Die Justiz war der unbestrittene Star am Montag; am Abend wurde der frühere Bürgermeister von Constanţa, Radu Mazăre, unter rumänischer Polizeieskorte nach Rumänien zurückgeführt, nach der Auslieferung aus Madagaskar, wo er sich seit Dezember 2017 befand. Radu Mazăre wurde in mehreren Strafverfahren wegen Korruption verurteilt, aber die letzte Strafverurteilung, die zur Ausstellung des internationalen Auslieferungsbefehls geführt hatte, war das endgültige Urteil des Obersten Gerichtshofs vom Februar dieses Jahres, im Fall der illegalen Landrückgaben in Constanta, als Radu Mazare zu einer Freiheitsstrafe von mehr als 9 Jahren verurteilt wurde.
Ende 2017, als er unter Gerichtskontrolle stand, verließ Radu Mazare Rumänien und flüchtete nach Madagaskar, wo er Schritte unternahm, um politisches Asyl zu erhalten. Radu Mazare behauptete, in den gegen ihn eingeleiteten Strafprozessen sei politischer Druck ausgeübt worden. Der frühere Journalist und Politiker, Exzentriker und Nonkonformist Radu Mazare scheint seine lange Verwaltung einer Stadt mit wichtigen Ressourcen für lukrative persönliche Gewinne umgeleitet zu haben.
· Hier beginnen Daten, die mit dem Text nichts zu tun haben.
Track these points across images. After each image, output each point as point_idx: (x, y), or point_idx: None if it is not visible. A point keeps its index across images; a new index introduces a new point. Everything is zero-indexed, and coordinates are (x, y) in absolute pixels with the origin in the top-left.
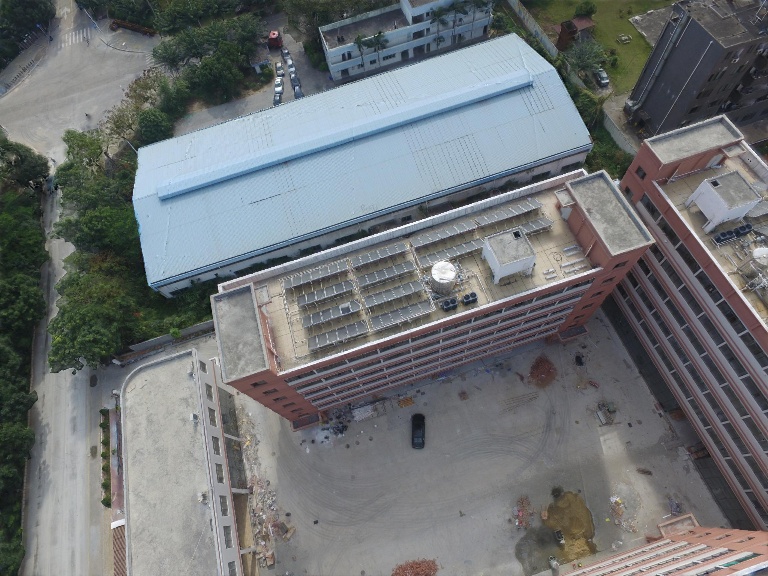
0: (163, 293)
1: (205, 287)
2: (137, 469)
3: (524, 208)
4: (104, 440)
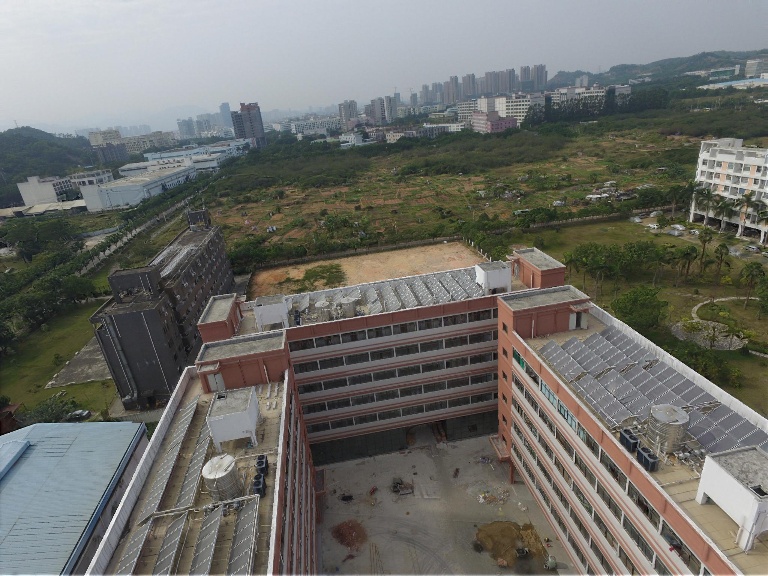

Der ehemalige Bürgermeister von Constanta hat mehrere Strafverurteilungen, einige von ihnen noch nicht endgültig.
Es gibt aber auch andere Strafverurteilte, die an exotischen Orten der rumänischen Justiz entkommen wollen. Die ehemalige Ministerin Elena Udrea und die ehemalige Leiterin der Anti-Mafia- und Anti-Terror-Staatsanwaltschaft Elena Bica befinden sich zur Zeit in Costa Rica.